Djawanews.com – Linguis Sastra Indonesia UGM Suhando ikut memberikan opini soal polemik kata Anjay yang baru-baru ini mengemuka di berbagai media serta melibatkan Komnas Perlindungan Anak (Komnas PA).
Dia menilai, makna yang ada di dalam pikiran bisa berbeda antara per orang. Tergantung pengalamannya.
Pun demikian dengan kata anjay. Setiap orang bisa memaknainya berbeda-beda. apabila mereka belum tahu dan kemudian diberi penjelasan arti kata kata anjar, mungkin mereka akan menerima penjelasan itu.
“Namun, meski belum tau orang bisa menerka-nerka makna kata berdasarkan pengalamannya,” ujar Suhandono mengutip laman resmi UGM, Rabu (2/9/2020).
Suhandono melanjutkan, salam kehidupan sehari-hari, kata bisa saja diplesetkan. Demikian juga dengan kata anjay. Orang bisa saja mengartikan sebagai plesetan anjing sehingga bermakna negatiif.
Dia menuturkan, kata anjing sebagai makian memiliki makna jelek. Sebab dalam budaya Indonesia, anjing dikonotasikan seperti najis, kotor, rakus. Sedangkan dalam makian, orang terkadang meplesetkan kata itu karena tidak sampai hati mengucapkan apa adanya.
“Seperti halnya makian asem dan bajigur dalam masyarakat Jawa, misalnya. Maksudnya tentu bukan buah asam dan jenis minuman tentunya,” terang Suhandono.
Oleh sebab itu, kata anjay dan lain bisa menimbulkan kesan negatif dan salah paham sebaiknya dihindari.
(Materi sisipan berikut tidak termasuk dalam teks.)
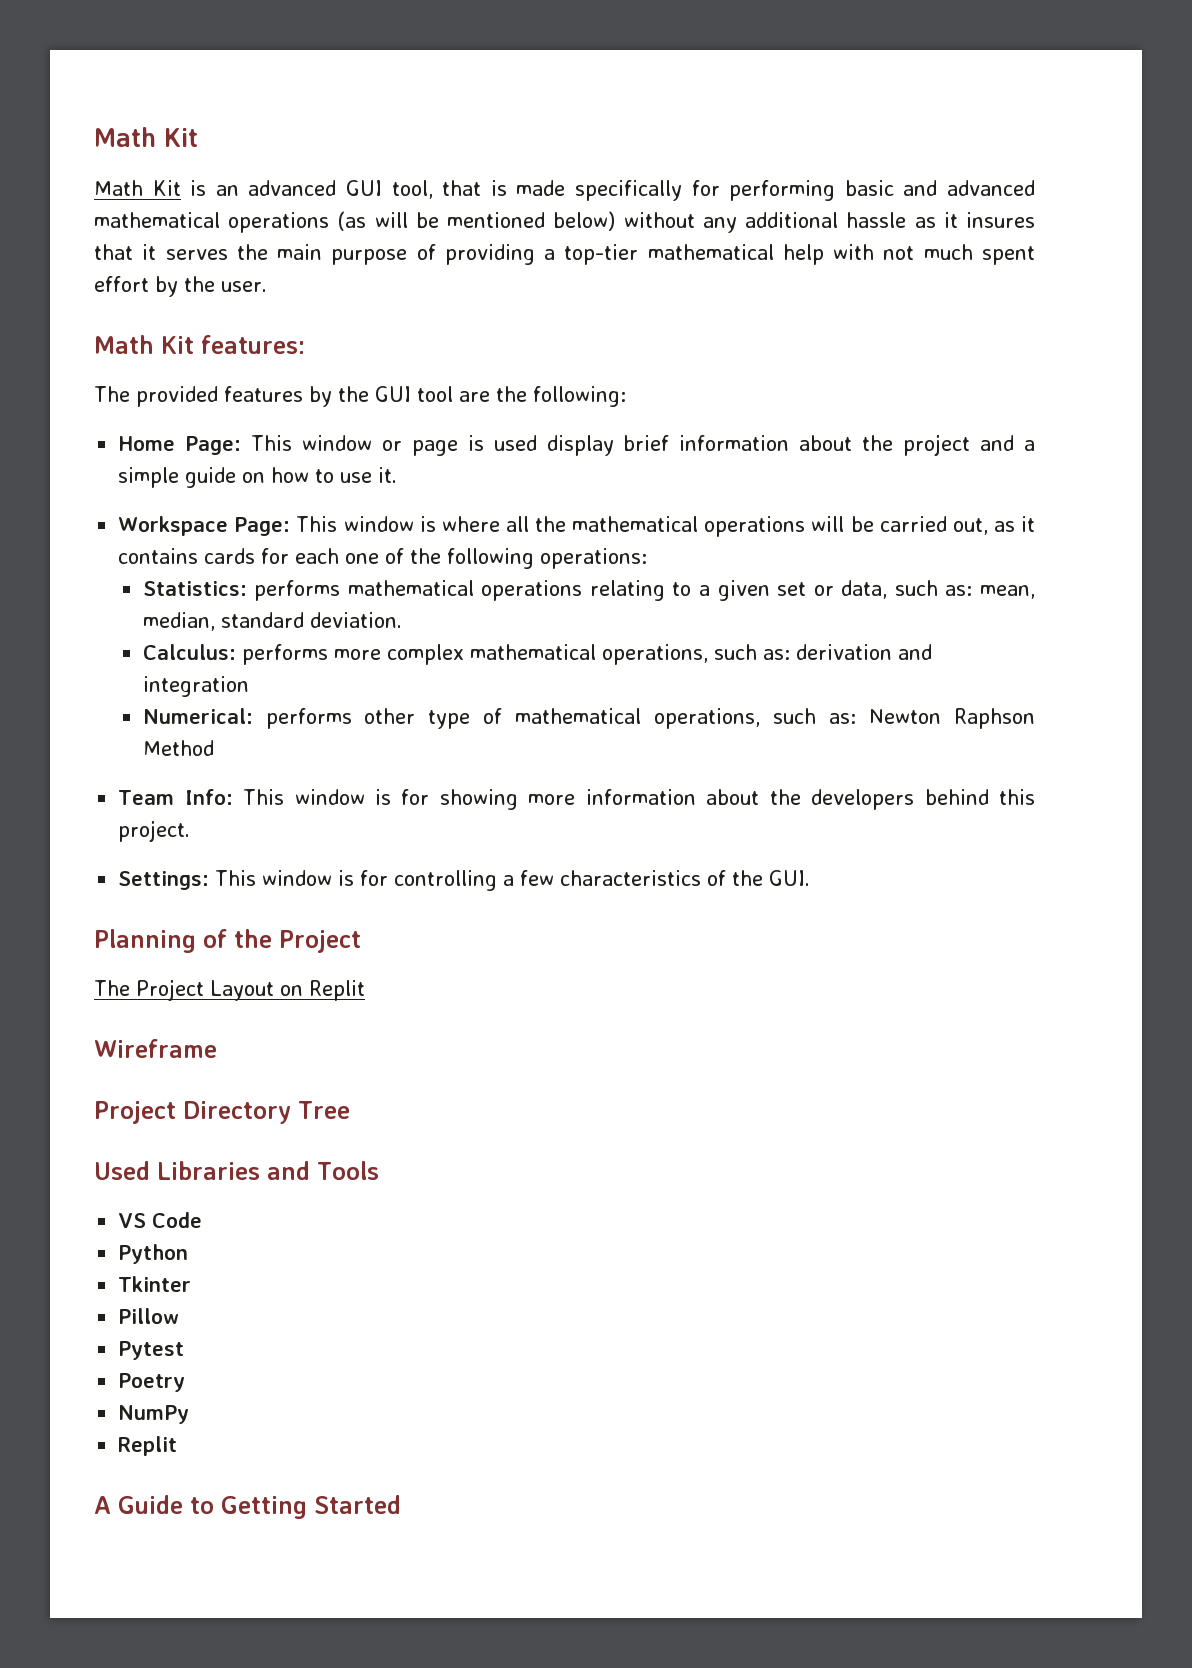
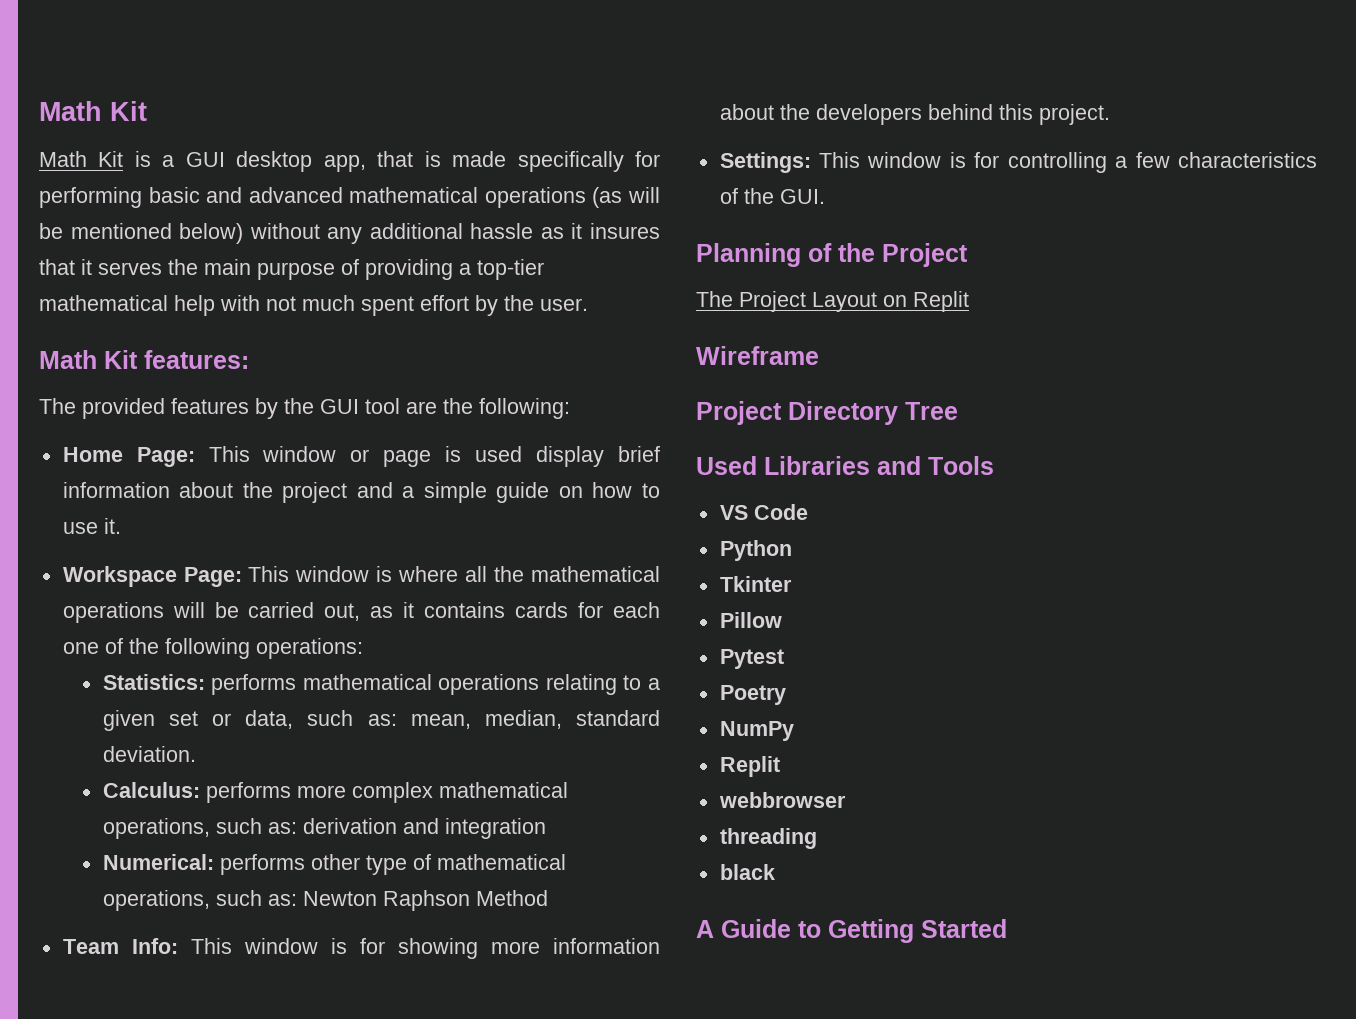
[215,180,433,199] an advanced GUI tool, -> [162,151,366,172] a GUI desktop app,
(178, 1446) none -> [718,792,846,808] [719,828,817,849] [719,864,775,880] // webbrowser // threading // black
Kendati demikian, dalam konteks keakraban, bisa saja kata-kata semacam itu dipergunakan.
“Konteksnya beda, dalam dunia komedi misalnya, mungkin ada kata yang lebih vulgar dari itu, namun biasa saja. Sebab dalam konteks melawak, hal yang menyimpang dari hal yang umum bisa dianggap wajar,” pungkas Suhandono.